▶ [YOUR OBJECTIVE] All lines from the beginning of the listing through the line with "4.7. RNA Extraction" are to be copied word for word; the pictures are not.
--- ENTRIES SUPPLIED Enclosed Below ---
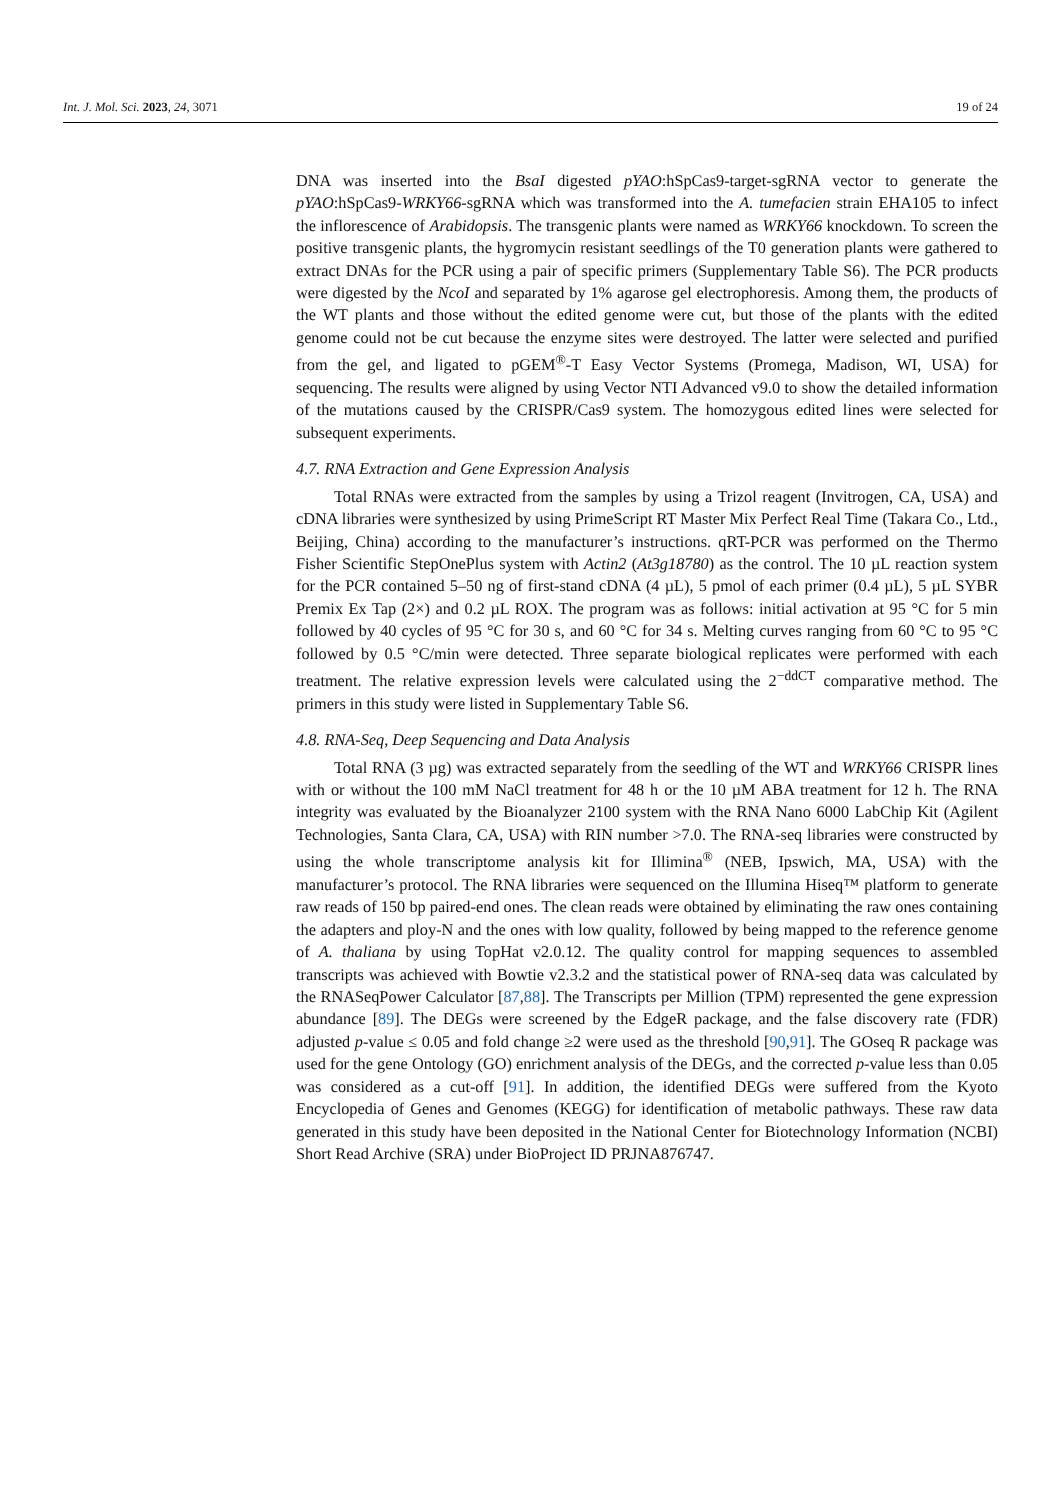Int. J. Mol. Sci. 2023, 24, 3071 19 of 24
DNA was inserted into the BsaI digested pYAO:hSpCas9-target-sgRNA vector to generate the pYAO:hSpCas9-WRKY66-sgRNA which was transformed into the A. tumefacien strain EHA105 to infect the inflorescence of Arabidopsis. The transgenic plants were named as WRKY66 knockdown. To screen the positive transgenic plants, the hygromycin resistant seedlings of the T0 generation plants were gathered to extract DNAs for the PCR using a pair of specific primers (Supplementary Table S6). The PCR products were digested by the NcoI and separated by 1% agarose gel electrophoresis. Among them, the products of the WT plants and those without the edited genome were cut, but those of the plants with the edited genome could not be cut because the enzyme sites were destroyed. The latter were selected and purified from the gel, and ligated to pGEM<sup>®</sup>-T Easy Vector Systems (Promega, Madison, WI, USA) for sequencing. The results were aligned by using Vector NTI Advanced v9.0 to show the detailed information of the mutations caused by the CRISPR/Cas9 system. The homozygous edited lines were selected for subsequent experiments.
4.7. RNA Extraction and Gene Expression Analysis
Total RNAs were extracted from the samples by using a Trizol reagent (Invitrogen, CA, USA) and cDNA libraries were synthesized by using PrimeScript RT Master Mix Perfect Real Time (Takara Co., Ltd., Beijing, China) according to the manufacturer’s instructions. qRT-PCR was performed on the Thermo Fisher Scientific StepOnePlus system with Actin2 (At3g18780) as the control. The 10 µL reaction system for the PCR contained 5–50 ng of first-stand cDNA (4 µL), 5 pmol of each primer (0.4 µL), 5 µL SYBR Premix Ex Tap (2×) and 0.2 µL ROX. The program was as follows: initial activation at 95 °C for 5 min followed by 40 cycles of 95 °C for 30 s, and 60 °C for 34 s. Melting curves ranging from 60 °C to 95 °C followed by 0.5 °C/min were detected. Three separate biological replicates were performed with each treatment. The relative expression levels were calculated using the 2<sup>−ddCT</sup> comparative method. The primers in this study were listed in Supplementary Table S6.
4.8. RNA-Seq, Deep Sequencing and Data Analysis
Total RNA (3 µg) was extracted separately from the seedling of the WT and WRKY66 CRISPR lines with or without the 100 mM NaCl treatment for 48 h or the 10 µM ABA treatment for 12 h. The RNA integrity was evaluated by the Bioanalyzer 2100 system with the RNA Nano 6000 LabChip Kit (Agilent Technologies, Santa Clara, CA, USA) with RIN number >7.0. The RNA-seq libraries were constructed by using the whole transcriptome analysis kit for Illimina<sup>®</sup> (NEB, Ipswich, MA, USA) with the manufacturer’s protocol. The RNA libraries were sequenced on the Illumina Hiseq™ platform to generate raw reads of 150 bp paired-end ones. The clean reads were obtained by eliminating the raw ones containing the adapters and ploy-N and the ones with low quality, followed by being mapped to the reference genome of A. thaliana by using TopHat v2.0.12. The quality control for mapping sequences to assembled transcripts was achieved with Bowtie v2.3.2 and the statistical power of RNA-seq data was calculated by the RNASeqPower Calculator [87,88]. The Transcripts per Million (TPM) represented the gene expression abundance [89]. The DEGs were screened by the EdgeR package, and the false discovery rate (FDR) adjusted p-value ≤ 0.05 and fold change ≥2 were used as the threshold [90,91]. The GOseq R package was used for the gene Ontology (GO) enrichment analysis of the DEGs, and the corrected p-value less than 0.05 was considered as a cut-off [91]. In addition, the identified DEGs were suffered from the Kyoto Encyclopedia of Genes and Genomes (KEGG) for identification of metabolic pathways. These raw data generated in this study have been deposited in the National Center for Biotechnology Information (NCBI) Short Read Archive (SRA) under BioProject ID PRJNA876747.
--- End of Enclosed ENTRIES SUPPLIED ---
▶ [ANSWER TO THE PROBLEM]
Int. J. Mol. Sci. 2023, 24, 3071 19 of 24
DNA was inserted into the BsaI digested pYAO:hSpCas9-target-sgRNA vector to generate the pYAO:hSpCas9-WRKY66-sgRNA which was transformed into the A. tumefacien strain EHA105 to infect the inflorescence of Arabidopsis. The transgenic plants were named as WRKY66 knockdown. To screen the positive transgenic plants, the hygromycin resistant seedlings of the T0 generation plants were gathered to extract DNAs for the PCR using a pair of specific primers (Supplementary Table S6). The PCR products were digested by the NcoI and separated by 1% agarose gel electrophoresis. Among them, the products of the WT plants and those without the edited genome were cut, but those of the plants with the edited genome could not be cut because the enzyme sites were destroyed. The latter were selected and purified from the gel, and ligated to pGEM<sup>®</sup>-T Easy Vector Systems (Promega, Madison, WI, USA) for sequencing. The results were aligned by using Vector NTI Advanced v9.0 to show the detailed information of the mutations caused by the CRISPR/Cas9 system. The homozygous edited lines were selected for subsequent experiments.
4.7. RNA Extraction and Gene Expression Analysis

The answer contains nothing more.